| Text passage |
____________

We saw a couple of functions, in passing, in the last chapter when we looked at the automatically generated boilerplate code created by cargo new. What were we actually seeing, though?
In Rust, a function starts off with the fn keyword. A keyword is a sequence of letters or symbols which has a fixed meaning in the language. Nothing we do in our program can change the meaning of a keyword, and the libraries we use can't change the meaning either. Keywords occasionally have different meaning in clearly different contexts, but they always mean the same thing when used in the same way. Keywords are the solid foundation that everything else is built on.
So, the fn keyword is used to tell the Rust compiler that we're about to tell it about a new function. After that, separated by a space, comes the function's name. There are rules for what the function name can look like:
- It must be made up of the following:
- English letters (the letters A through Z, in their lowercase or CAPITAL forms)
- Arabic numerals (the digits 0 through 9)
- Underscores(_)
- It can't start with a number (so 7samurai is not a valid name)

____________

Stored data entries
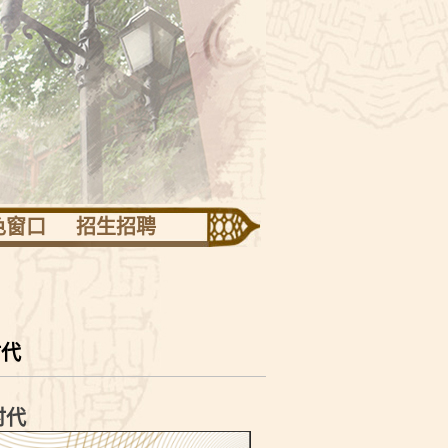
色窗口
招生招聘
迅专栏
志班
技活动
时代
竞技场
团活动
时代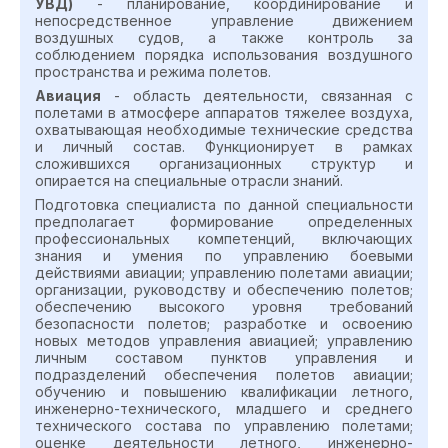
УВД)
- планирование, координирование и
непосредственное управление движением
воздушных судов, а также контроль за
соблюдением порядка использования воздушного
пространства и режима полетов.
Авиация
- область деятельности, связанная с
полетами в атмосфере аппаратов тяжелее воздуха,
охватывающая необходимые технические средства
и личный состав. Функционирует в рамках
сложившихся организационных структур и
опирается на специальные отрасли знаний.
Подготовка специалиста по данной специальности
предполагает формирование определенных
профессиональных компетенций, включающих
знания и умения по управлению боевыми
действиями авиации; управлению полетами авиации;
организации, руководству и обеспечению полетов;
обеспечению высокого уровня требований
безопасности полетов; разработке и освоению
новых методов управления авиацией; управлению
личным составом пунктов управления и
подразделений обеспечения полетов авиации;
обучению и повышению квалификации летного,
инженерно-технического, младшего и среднего
технического состава по управлению полетами;
оценке деятельности летного, инженерно-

____________

| Directive 1 |
Using the Rust functions passage, decide whether each statement agrees with it: (a) the libraries a program uses can change what a keyword means; (b) underscores are allowed in a function name; (c) a function name may begin with a digit. Answer yes or no for each, and quote the words of the passage that decide it.
| Directive 2 |
Set down, word for word, everything in the Rust functions passage from "We saw a couple" down to "actually seeing, though?".

| Task result 1 |
(a) No: "the libraries we use can't change the meaning either"
(b) Yes: "Underscores(_)"
(c) No: "It can't start with a number"

| Task result 2 |
We saw a couple of functions, in passing, in the last chapter when we looked at the automatically generated boilerplate code created by cargo new. What were we actually seeing, though?